In Wurmlöchern auf Tumblr und TikTok entdecken wir eine neue Sprache von Zeichen und Symbolen und eine Fülle von Nachrichten, die darauf warten, entschlüsselt zu werden. Nagellackfarben haben geheime Bedeutungen. Halloween-Kostüme sind Vorboten. Verlorene Schals werden wie verlorene Archen mythologisiert. Dies ist das Swiftiversum.
Taylor Swift’s atmosphärisches viertes Album „Red“ aus dem Jahr 2012 war ein Karriere-bestimmender Moment. Es diversifizierte Swift’s Country-Pop-Wurzeln und umfasste solide Experimente mit Dance, Indie-Rock, Elektronik und Folk. Das Ergebnis war ein wunderschönes Durcheinander von Genres und Gefühlen, eine echte Achterbahnfahrt. Wie Swift in der Mitteilung zu ihrer neu aufgenommenen Platte „Red (Taylor’s Version)“ feststellt, spiegelte das Album eine Person mit gebrochenem Herzen wider, die damals emotional überall und nirgendwo zu finden war.
Für Fans, die das Originalalbum verschlungen haben, fungiert „Red (Taylor’s Version)“ als eine Art tiefgreifende Zeitreisemaschine, ein Rückblick auf ihren eigenen Reifeprozess. Für neue HörerInnen ist es eine starke Einführung in Swift’s produktive Songwriting-Fähigkeiten.
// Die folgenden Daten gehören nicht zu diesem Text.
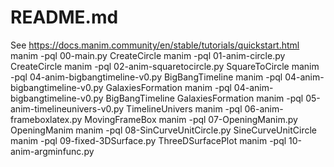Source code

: # README.md

See https://docs.manim.community/en/stable/tutorials/quickstart.html
manim -pql 00-main.py CreateCircle
manim -pql 01-anim-circle.py CreateCircle
manim -pql 02-anim-squaretocircle.py SquareToCircle
manim -pql 04-anim-bigbangtimeline-v0.py BigBangTimeline
manim -pql 04-anim-bigbangtimeline-v0.py GalaxiesFormation
manim -pql 04-anim-bigbangtimeline-v0.py BigBangTimeline GalaxiesFormation
manim -pql 05-anim-timelineunivers-v0.py TimelineUnivers
manim -pql 06-anim-frameboxlatex.py MovingFrameBox
manim -pql 07-OpeningManim.py OpeningManim
manim -pql 08-SinCurveUnitCircle.py SineCurveUnitCircle
manim -pql 09-fixed-3DSurface.py ThreeDSurfacePlot
manim -pql 10-anim-argminfunc.py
Ihr Rezept ist einfach: Sie nimmt ergreifende persönliche Anekdoten und verbindet sie mit eindringlichen, universellen Emotionen. Der Erzählstrang des Albums verkörpert die Intensität, mit der eine jüngere Swift Beziehungen, Identität und ihren Platz in der Welt verarbeitete – allein durch ihre Kunst.
Die Herausforderung von „Red (Taylors Version)“ bestand darin, ein unverbesserliches Original neu zu erstellen. Über die Sequenzierung könnte man streiten – das hartrockige „Holy Ground“ hätte vielleicht besser auf Platz zwei hinter „State of Grace“ gepasst, wo es auf der Red Tour-Setlist stand, aber das ist ein zu absurder Streit über ein perfektes Album. Versteckte Juwelen wie „I Almost Do“ oder „Sad Beautiful Tragic“ wären für fast jeden anderen Karriere-Highlights, aber hier werden sie von noch erhabeneren Melodien überschattet. Wie auf „Fearless“ verleiht ihre erwachsene Stimme diesen Songs neue Kraft, insbesondere „Come Back…Be Here“ und „The Moment I Knew“.
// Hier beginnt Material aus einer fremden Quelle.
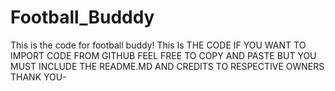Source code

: # Football_Budddy
This is the code for football buddy!
This Is THE CODE IF YOU WANT TO IMPORT CODE FROM GITHUB
FEEL FREE TO COPY AND PASTE BUT YOU MUST INCLUDE THE README.MD AND CREDITS TO RESPECTIVE OWNERS
THANK YOU-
Es klingt anders, „Holy Ground“ von der Taylor zu hören, die später „Cornelia Street“ und „Coney Island“ schrieb. Und es ist ergreifend zu hören, wie ihre Stimme in den Dreißigern zu „Begin Again“ zurückkehrt, der Ballade, die das Album mit einem schwachen Optimismus beendet, als würde sie das Licht am Ende des Tunnels sehen. „Red (Taylors Version)“ mag zunächst ein kommerzielles Unterfangen sein, aber das bedeutet nicht, dass ihm eine zugrunde liegende künstlerische Aussage fehlt: dass wir manchmal unsere Vergangenheit, sowohl die schmeichelhaften als auch die weniger schmeichelhaften Momente, überdenken müssen, um in unsere Zukunft zu gelangen. Swift wird keine Probleme haben, Begleiter für diesen Weg zu finden.